Portfolio Needs Rebalancing
When your fund performs past its expectations, one asset class could be overweighted. It might be the right time to sell a portion of your position in the fund to get your asset allocation back on target, said Jacobs.
If it has been over a year since you rebalanced, now is a good time to do so which means you might have to sell funds which have held up well and purchasing funds that are taking a hit, he said.
“It’s still the right thing to do,” Jacobs said. “Investors who do the opposite and sell funds which have declined so they can buy more of the funds that are on a hot streak wind up in trouble.”
Past Returns Are MisleadingSelecting an ETF or sector merely on its past returns is an example of “insanity,” said Ulin. Be prepared that higher returns often produce a larger amount of volatility, which the market is already exhibiting this year. Consider if your appetite is prepared for more volatility.
“By the time you ‘discover’ a great idea at a cocktail party, it may already be overpriced and running its course,” he said.
Chasing performance means you can wind up on the wrong side of the equation when the fund manager takes a large position which deviates from the norm, said Robert Johnson, president of The American College of Financial Services in Bryn Mawr, Pa.
The fund could overweight a certain sector or industry, and if the managers are accurate, big rewards are reaped, he said. “Those funds that placed big bets and won recently are likely to ‘revert to the mean’ and have bets that fail,” he said.
Some funds stray too far from their original benchmarks or “incorporate hedging or options or futures” that investors are not aware of, said Ulin.
“More often than not, top ranked funds end up at the bottom of the barrel the next year,” he said. “Selecting a top performing mutual fund based just exclusively on high returns or number of Morningstar ‘star-ratings’ can get you into hot water over time if you are not implementing a more thorough due diligence.”
Contrarian mindsets often generate better returns such as purchasing sectors which are undervalued but have a “strong upside potential based on trends,” Ulin advises. “This is kind of like buying winter tires in the summer,” he said.
When the expenses of the ETF or fund increase, start examining other options, because you could easily find one with a similar strategy and pay less, which is crucial when you are looking at index funds, said Jacobs.
The competition on annual fees is increasing and many companies are lowering expenses to attract investors.
“Many new index funds charge 0.15% or less and if your index fund charges 0.50% or more annually or the actively managed mutual fund charges 1% or higher, start looking for alternatives,” he said. “If you think you've found a better fund than the one you've been using, now should be a good time to pull the trigger and swap funds.”
If your moderate-allocated portfolio is tracking at “only 3% for the past two years net of management fees, you may not want to sacrifice any more points in expenses,” said Ulin. “Every point you are being wacked in fees can count. In most cases, a higher cost investment may not provide you a higher return than the same strategy with a lower cost investment.”
Portfolio Manager Leaves
Avoid overreacting merely because the fund manager left and examine the strategy first before determining whether you need to shed the asset, said Jacobs. Some new managers will continue the same investment strategy as before.
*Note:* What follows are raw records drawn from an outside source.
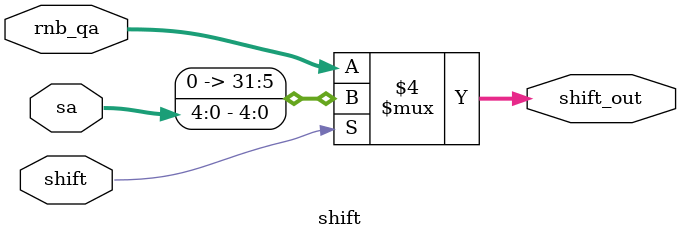
<source format=v>
`timescale 1ns / 1ps

module shift(
    input shift,
    input [31:00] rnb_qa,
    input [4:00] sa,
    output reg [31:00] shift_out 
    );
    always @(*) begin
        if (shift == 1) begin
           shift_out = sa;
        end
        else begin
            shift_out = rnb_qa;
        end
    end          
endmodule


</source>
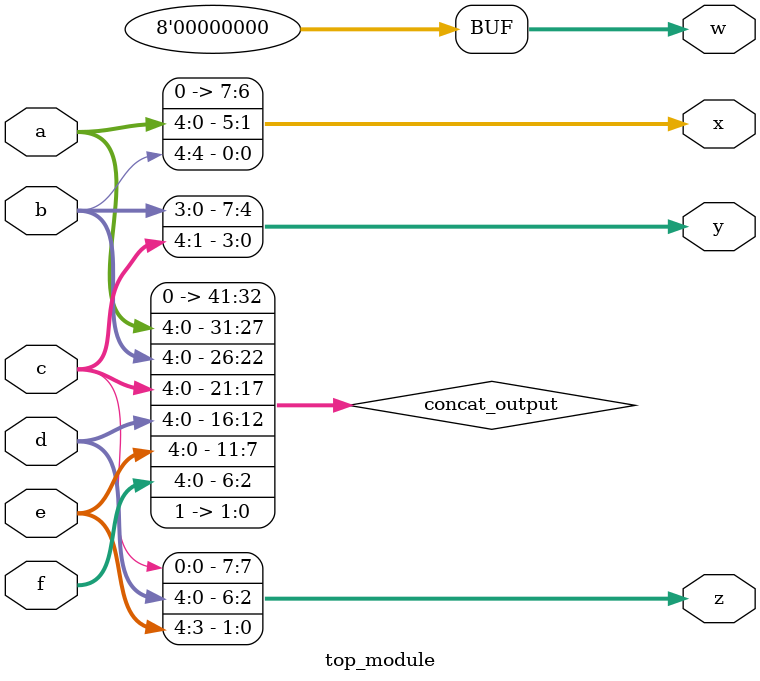
<source format=sv>
module top_module (
	input [4:0] a,
	input [4:0] b,
	input [4:0] c,
	input [4:0] d,
	input [4:0] e,
	input [4:0] f,
	output [7:0] w,
	output [7:0] x,
	output [7:0] y,
	output [7:0] z
);

	wire [41:0] concat_output;

	assign concat_output = {a, b, c, d, e, f, 2'b11};

	assign w = concat_output[41:34];
	assign x = concat_output[33:26];
	assign y = concat_output[25:18];
	assign z = concat_output[17:10];

endmodule

</source>
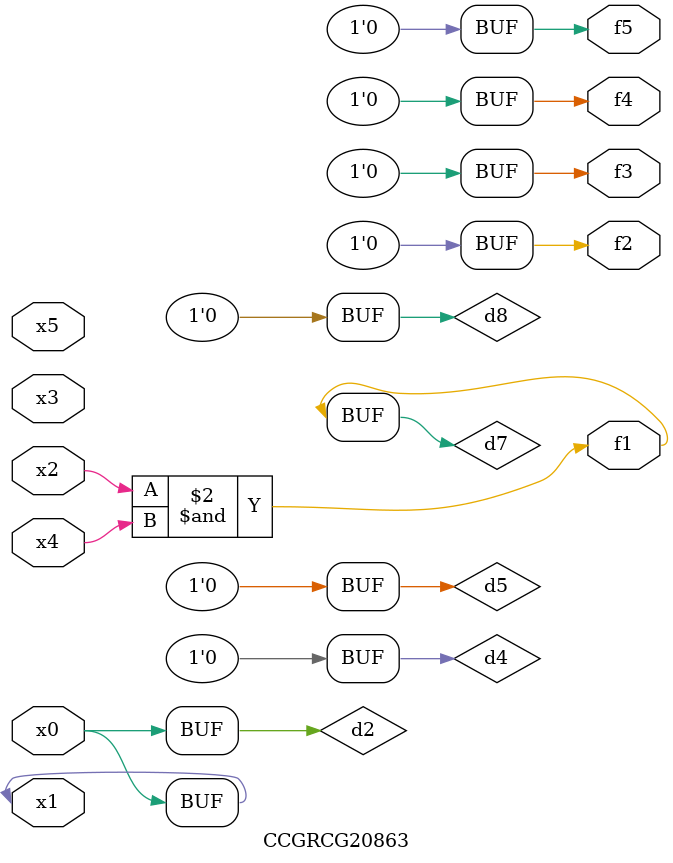
<source format=v>
module CCGRCG20863(
	input x0, x1, x2, x3, x4, x5,
	output f1, f2, f3, f4, f5
);

	wire d1, d2, d3, d4, d5, d6, d7, d8, d9;

	nand (d1, x1);
	buf (d2, x0, x1);
	nand (d3, x2, x4);
	and (d4, d1, d2);
	and (d5, d1, d2);
	nand (d6, d1, d3);
	not (d7, d3);
	xor (d8, d5);
	nor (d9, d5, d6);
	assign f1 = d7;
	assign f2 = d8;
	assign f3 = d8;
	assign f4 = d8;
	assign f5 = d8;
endmodule

</source>
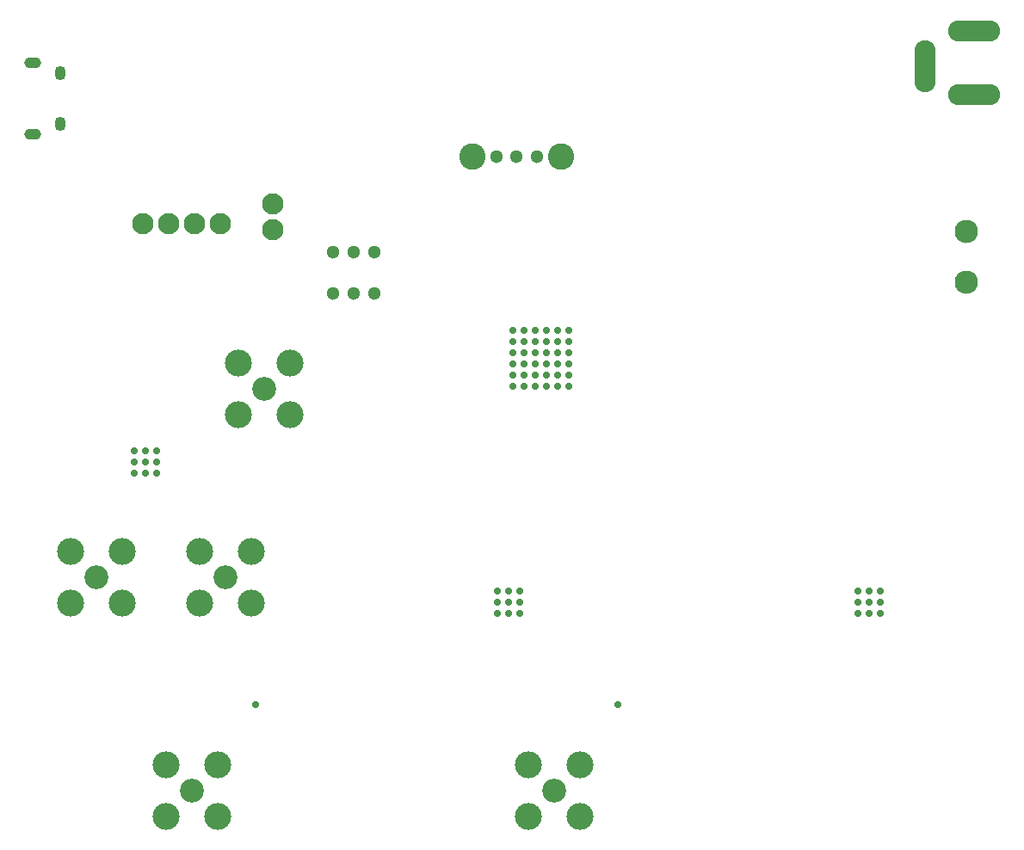
<source format=gbs>
G04*
G04 #@! TF.GenerationSoftware,Altium Limited,Altium Designer,21.8.1 (53)*
G04*
G04 Layer_Color=16711935*
%FSLAX44Y44*%
%MOMM*%
G71*
G04*
G04 #@! TF.SameCoordinates,52D87A49-8CD5-49E7-940E-534FF739D0A8*
G04*
G04*
G04 #@! TF.FilePolarity,Negative*
G04*
G01*
G75*
%ADD70C,2.6500*%
%ADD71C,2.3500*%
%ADD72C,1.3000*%
%ADD73C,2.6000*%
%ADD74O,1.6500X1.1000*%
%ADD75O,1.1000X1.4000*%
%ADD76C,2.1000*%
%ADD77O,5.1000X2.1000*%
%ADD78O,2.1000X5.1000*%
%ADD79C,2.3000*%
%ADD80C,0.7000*%
D70*
X109515Y408622D02*
D03*
Y357822D02*
D03*
X58715D02*
D03*
Y408622D02*
D03*
X236315D02*
D03*
Y357822D02*
D03*
X185515D02*
D03*
Y408622D02*
D03*
X152970Y198700D02*
D03*
Y147900D02*
D03*
X203770D02*
D03*
Y198700D02*
D03*
X559910Y198585D02*
D03*
X509110D02*
D03*
Y147785D02*
D03*
X559910D02*
D03*
X274821Y593900D02*
D03*
Y543100D02*
D03*
X224021D02*
D03*
Y593900D02*
D03*
D71*
X84115Y383222D02*
D03*
X210915D02*
D03*
X178370Y173300D02*
D03*
X534510Y173185D02*
D03*
X249421Y568500D02*
D03*
D72*
X497539Y796811D02*
D03*
X477539D02*
D03*
X517539D02*
D03*
X317225Y703098D02*
D03*
X337225D02*
D03*
X357225D02*
D03*
Y662468D02*
D03*
X337225D02*
D03*
X317225D02*
D03*
D73*
X541039Y796811D02*
D03*
X454039D02*
D03*
D74*
X21502Y889170D02*
D03*
Y819170D02*
D03*
D75*
X48502Y829170D02*
D03*
Y879170D02*
D03*
D76*
X154817Y730832D02*
D03*
X129417D02*
D03*
X205617D02*
D03*
X180217D02*
D03*
X257925Y725086D02*
D03*
Y750486D02*
D03*
D77*
X947328Y858039D02*
D03*
Y921039D02*
D03*
D78*
X899329Y886039D02*
D03*
D79*
X939750Y673250D02*
D03*
Y723250D02*
D03*
D80*
X143512Y485828D02*
D03*
X132512D02*
D03*
X121512D02*
D03*
X143512Y496828D02*
D03*
X132512D02*
D03*
X121512D02*
D03*
X143512Y507828D02*
D03*
X132512D02*
D03*
X121512D02*
D03*
X240874Y258067D02*
D03*
X597013Y257948D02*
D03*
X500993Y369646D02*
D03*
Y358646D02*
D03*
Y347646D02*
D03*
X489993Y369646D02*
D03*
Y358646D02*
D03*
Y347646D02*
D03*
X478993Y369646D02*
D03*
Y358646D02*
D03*
Y347646D02*
D03*
X855111Y369527D02*
D03*
Y358527D02*
D03*
Y347527D02*
D03*
X844111Y369527D02*
D03*
Y358527D02*
D03*
Y347527D02*
D03*
X833111Y369527D02*
D03*
Y358527D02*
D03*
Y347527D02*
D03*
X493745Y626000D02*
D03*
X504745D02*
D03*
X515745D02*
D03*
X526745D02*
D03*
X537745D02*
D03*
X548745D02*
D03*
X493745Y615000D02*
D03*
X504745D02*
D03*
X515745D02*
D03*
X526745D02*
D03*
X537745D02*
D03*
X548745D02*
D03*
X493745Y604000D02*
D03*
X504745D02*
D03*
X515745D02*
D03*
X526745D02*
D03*
X537745D02*
D03*
X548745D02*
D03*
X493745Y593000D02*
D03*
X504745D02*
D03*
X515745D02*
D03*
X526745D02*
D03*
X537745D02*
D03*
X548745D02*
D03*
X493745Y582000D02*
D03*
X504745D02*
D03*
X515745D02*
D03*
X526745D02*
D03*
X537745D02*
D03*
X548745D02*
D03*
X493745Y571000D02*
D03*
X504745D02*
D03*
X515745D02*
D03*
X526745D02*
D03*
X537745D02*
D03*
X548745D02*
D03*
M02*

</source>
One caveat to remember is that unlike index funds, active managers are “not handcuffed by specific rules and their prospectus may allow them more leeway to go outside of set style boxes and sector allocations, including utilizing options, futures and derivatives,” said Ulin. “Over the past few years where the global markets have been more volatile and less efficient, it may make sense at times to place a bet on a fund whose manager has succeeded at taking advantage of market inefficiencies.”